WHAT TO DO> Records follow. Pull out every line that contains "lines".

═════ DATA LISTING ═════

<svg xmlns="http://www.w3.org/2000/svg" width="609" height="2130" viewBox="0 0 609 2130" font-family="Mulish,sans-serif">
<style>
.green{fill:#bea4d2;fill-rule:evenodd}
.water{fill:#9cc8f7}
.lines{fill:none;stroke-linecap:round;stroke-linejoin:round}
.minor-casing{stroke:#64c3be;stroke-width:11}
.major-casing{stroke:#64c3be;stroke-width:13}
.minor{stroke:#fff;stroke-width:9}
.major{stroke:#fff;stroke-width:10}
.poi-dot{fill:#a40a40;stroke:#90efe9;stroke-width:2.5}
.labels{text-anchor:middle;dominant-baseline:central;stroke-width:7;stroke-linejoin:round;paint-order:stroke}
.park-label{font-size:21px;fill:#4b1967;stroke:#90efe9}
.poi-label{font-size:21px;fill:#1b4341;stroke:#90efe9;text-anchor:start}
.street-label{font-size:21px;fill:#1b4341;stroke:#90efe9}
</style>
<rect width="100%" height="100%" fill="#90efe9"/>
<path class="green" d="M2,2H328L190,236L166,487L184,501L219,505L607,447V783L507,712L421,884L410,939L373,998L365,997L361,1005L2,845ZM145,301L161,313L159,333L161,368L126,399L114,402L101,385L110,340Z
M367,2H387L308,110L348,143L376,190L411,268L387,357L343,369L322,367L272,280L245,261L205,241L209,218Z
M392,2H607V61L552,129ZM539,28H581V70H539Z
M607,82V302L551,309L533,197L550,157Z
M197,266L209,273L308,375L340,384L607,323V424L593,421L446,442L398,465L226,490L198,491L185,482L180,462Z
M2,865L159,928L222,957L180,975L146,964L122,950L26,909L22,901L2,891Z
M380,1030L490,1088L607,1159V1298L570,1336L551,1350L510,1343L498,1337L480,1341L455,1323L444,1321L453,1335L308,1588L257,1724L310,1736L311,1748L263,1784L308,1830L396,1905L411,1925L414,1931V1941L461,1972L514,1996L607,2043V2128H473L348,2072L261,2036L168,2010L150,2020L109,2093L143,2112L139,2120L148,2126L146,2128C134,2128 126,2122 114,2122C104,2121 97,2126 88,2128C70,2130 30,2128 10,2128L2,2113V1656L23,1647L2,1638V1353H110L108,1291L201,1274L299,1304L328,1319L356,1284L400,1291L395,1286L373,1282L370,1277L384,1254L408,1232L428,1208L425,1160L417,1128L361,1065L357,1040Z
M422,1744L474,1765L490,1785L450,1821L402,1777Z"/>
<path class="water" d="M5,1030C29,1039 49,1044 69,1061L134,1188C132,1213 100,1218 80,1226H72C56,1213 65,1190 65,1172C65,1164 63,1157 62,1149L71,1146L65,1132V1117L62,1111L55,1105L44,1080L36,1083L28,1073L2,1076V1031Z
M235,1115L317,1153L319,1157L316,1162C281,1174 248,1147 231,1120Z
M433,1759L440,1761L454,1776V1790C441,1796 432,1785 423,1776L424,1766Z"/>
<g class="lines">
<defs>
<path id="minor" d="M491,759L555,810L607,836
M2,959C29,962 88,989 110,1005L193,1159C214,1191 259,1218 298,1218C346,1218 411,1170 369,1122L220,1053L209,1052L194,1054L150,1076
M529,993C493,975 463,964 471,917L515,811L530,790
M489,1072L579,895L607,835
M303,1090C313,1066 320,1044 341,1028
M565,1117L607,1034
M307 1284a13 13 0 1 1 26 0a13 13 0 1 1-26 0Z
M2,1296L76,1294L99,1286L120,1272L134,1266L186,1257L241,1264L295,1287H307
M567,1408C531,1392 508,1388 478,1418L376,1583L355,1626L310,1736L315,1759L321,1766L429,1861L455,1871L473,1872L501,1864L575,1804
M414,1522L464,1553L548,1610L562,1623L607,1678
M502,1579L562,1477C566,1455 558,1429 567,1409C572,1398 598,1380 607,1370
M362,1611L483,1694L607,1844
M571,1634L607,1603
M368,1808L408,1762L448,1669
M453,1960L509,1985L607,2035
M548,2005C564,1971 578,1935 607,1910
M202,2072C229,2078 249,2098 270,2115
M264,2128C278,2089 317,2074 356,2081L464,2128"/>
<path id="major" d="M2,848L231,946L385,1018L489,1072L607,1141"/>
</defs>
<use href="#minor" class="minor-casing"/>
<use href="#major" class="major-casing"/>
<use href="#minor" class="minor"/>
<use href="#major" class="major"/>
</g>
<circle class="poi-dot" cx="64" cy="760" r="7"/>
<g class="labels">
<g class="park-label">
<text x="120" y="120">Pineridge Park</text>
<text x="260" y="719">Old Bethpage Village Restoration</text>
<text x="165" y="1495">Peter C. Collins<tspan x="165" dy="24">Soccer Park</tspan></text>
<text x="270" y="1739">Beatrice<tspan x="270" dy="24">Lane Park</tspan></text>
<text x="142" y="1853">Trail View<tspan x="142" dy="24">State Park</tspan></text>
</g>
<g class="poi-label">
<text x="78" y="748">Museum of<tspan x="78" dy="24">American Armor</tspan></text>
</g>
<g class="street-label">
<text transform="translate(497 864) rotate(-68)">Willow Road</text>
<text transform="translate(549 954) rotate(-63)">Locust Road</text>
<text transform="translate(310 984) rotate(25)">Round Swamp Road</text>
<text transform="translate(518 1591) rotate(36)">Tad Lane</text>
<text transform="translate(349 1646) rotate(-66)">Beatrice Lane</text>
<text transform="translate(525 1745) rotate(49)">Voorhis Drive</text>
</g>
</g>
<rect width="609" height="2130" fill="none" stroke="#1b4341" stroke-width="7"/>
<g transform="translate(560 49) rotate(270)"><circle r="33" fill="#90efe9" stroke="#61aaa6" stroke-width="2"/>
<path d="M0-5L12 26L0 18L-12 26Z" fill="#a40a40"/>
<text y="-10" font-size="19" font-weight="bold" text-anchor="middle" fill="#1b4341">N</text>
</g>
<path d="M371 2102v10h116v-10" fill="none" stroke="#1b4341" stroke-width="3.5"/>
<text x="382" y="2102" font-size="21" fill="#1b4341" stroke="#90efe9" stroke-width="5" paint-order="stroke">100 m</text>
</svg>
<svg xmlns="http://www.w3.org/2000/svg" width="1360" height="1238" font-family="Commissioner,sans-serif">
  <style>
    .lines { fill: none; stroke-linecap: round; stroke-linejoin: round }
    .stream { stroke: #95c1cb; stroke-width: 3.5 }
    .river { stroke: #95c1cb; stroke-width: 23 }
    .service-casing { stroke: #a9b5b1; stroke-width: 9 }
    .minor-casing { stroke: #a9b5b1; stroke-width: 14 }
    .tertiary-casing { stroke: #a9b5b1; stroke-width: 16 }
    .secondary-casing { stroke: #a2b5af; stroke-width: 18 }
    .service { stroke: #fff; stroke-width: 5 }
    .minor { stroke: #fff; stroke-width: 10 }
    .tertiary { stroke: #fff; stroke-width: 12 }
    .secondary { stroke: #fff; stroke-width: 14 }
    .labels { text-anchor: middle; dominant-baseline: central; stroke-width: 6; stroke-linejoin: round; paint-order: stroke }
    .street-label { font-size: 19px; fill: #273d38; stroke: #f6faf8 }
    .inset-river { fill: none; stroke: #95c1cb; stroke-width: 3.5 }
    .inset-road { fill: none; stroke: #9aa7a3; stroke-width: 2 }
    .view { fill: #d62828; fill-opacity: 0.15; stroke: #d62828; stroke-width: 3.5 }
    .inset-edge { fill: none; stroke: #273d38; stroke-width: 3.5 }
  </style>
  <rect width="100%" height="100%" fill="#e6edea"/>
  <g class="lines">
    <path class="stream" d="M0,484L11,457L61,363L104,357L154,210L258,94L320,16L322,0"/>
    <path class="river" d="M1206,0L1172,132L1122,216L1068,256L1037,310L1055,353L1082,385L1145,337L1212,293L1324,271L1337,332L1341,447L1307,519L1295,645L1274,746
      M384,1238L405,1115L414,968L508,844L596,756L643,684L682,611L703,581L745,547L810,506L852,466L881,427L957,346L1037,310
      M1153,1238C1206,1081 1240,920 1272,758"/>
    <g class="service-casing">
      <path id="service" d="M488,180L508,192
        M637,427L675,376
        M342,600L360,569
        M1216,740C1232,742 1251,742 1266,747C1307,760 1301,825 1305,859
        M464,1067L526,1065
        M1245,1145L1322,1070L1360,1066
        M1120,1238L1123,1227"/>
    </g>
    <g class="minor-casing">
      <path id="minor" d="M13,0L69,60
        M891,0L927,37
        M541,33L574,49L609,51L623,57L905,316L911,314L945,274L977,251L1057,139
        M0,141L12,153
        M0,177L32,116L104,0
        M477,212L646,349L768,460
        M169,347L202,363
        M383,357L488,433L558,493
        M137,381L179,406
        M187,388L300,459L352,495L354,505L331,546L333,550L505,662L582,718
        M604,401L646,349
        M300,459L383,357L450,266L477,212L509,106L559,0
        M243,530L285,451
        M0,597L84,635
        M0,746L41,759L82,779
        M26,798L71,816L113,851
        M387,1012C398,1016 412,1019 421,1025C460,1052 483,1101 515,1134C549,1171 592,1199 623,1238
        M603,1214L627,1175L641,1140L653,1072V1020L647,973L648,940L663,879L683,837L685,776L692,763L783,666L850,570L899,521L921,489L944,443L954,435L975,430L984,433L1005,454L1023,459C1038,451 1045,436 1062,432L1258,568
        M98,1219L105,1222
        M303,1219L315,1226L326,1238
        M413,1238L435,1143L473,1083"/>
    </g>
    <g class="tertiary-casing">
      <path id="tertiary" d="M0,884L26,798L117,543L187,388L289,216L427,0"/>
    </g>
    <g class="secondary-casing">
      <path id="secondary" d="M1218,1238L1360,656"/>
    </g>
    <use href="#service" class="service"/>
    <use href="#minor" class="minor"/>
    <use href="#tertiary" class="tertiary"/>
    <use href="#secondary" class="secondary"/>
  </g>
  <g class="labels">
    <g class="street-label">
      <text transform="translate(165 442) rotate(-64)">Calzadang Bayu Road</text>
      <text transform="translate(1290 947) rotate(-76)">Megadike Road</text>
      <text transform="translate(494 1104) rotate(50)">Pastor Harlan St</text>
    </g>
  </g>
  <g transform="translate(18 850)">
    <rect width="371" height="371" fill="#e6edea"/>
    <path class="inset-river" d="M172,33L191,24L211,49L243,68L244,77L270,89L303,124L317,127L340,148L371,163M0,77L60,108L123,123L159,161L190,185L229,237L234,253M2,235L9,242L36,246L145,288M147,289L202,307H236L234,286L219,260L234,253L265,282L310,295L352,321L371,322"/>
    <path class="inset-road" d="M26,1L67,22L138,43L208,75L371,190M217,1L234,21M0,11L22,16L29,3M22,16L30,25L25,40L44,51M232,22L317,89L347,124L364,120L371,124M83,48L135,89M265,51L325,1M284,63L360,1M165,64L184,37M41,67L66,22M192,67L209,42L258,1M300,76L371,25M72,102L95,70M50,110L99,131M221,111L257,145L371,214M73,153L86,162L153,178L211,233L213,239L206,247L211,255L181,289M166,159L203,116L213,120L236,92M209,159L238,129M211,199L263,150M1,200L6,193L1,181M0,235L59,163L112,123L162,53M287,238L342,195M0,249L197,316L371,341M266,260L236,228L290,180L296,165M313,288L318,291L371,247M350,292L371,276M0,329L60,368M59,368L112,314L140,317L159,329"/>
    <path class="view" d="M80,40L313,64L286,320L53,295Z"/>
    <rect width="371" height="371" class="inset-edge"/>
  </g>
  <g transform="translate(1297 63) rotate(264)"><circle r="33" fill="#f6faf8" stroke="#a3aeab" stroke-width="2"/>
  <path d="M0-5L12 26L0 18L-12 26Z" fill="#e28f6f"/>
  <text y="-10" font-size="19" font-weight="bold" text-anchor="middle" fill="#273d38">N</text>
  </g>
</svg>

═════

PROBLEM SOLUTION>
.lines{fill:none;stroke-linecap:round;stroke-linejoin:round}
<g class="lines">
    .lines { fill: none; stroke-linecap: round; stroke-linejoin: round }
  <g class="lines">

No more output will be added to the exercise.